9) When the VM is UP remove the root checkpoint and immediately, remove it again from a different shell/client.

First shell:

[root@storage-ge13-vdsm2 examples]# python3 remove_checkpoint.py  0d688b5a-799d-4f83-956c-0c999afa3461 -c engine
[   0.0 ] Removing root checkpoint for VM '0d688b5a-799d-4f83-956c-0c999afa3461'
[   0.0 ] Looking up checkpoints 0d688b5a-799d-4f83-956c-0c999afa3461
[   2.6 ] Removing root checkpoint 'b7c5a5a6-8199-4ccb-8877-6fa264d85be6'
[   4.6 ] Root checkpoint removed successfully


Second shell:

[root@storage-ge13-vdsm2 examples]# python3 remove_checkpoint.py  0d688b5a-799d-4f83-956c-0c999afa3461 -c engine
[   0.0 ] Removing root checkpoint for VM '0d688b5a-799d-4f83-956c-0c999afa3461'
[   0.0 ] Looking up checkpoints 0d688b5a-799d-4f83-956c-0c999afa3461
[   1.6 ] Removing root checkpoint 'b7c5a5a6-8199-4ccb-8877-6fa264d85be6'
Traceback (most recent call last):
  File "remove_checkpoint.py", line 63, in <module>
    checkpoint_service.remove()
  File "/usr/lib64/python3.6/site-packages/ovirtsdk4/services.py", line 34479, in remove
    self._internal_remove(headers, query, wait)
  File "/usr/lib64/python3.6/site-packages/ovirtsdk4/service.py", line 271, in _internal_remove
    return future.wait() if wait else future
  File "/usr/lib64/python3.6/site-packages/ovirtsdk4/service.py", line 55, in wait
    return self._code(response)
  File "/usr/lib64/python3.6/site-packages/ovirtsdk4/service.py", line 268, in callback
    self._check_fault(response)
  File "/usr/lib64/python3.6/site-packages/ovirtsdk4/service.py", line 132, in _check_fault
    self._raise_error(response, body)
  File "/usr/lib64/python3.6/site-packages/ovirtsdk4/service.py", line 118, in _raise_error
    raise error
ovirtsdk4.Error: Fault reason is "Operation Failed". Fault detail is "[Cannot remove ${type}. The VM is during a checkpoint removal operation.]". HTTP response code is 409.



Engine log:

2021-04-19 11:14:40,994+03 INFO  [org.ovirt.engine.core.bll.storage.backup.DeleteVmCheckpointCommand] (default task-86) [fe7dca46-912e-49c0-b664-3d38464d5b10] Redefine previous VM checkpoints for VM '0d688b5a-799d-4f83-956c-0c999afa3461'
2021-04-19 11:14:41,008+03 ERROR [org.ovirt.engine.api.restapi.resource.AbstractBackendResource] (default task-85) [] Operation Failed: [Cannot remove ${type}. The VM is during a checkpoint removal operation.]

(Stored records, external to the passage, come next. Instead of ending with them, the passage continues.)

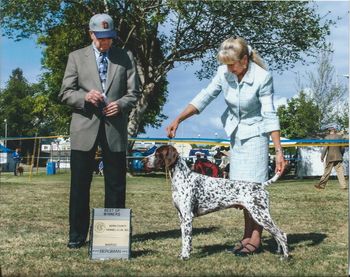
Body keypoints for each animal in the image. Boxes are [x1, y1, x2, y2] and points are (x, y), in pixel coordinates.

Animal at [144, 144, 288, 258]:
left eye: (157, 153)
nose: (144, 159)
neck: (182, 178)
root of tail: (261, 185)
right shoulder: (181, 217)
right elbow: (184, 240)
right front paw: (183, 254)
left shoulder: (188, 217)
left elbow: (187, 239)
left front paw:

Comment 5 Sandro Bonazzola 2021-05-05 05:36:08 UTC
This bugzilla is included in oVirt 4.4.6 release, published on May 4th 2021.

Since the problem described in this bug report should be resolved in oVirt 4.4.6 release, it has been closed with a resolution of CURRENT RELEASE.

If the solution does not work for you, please open a new bug report.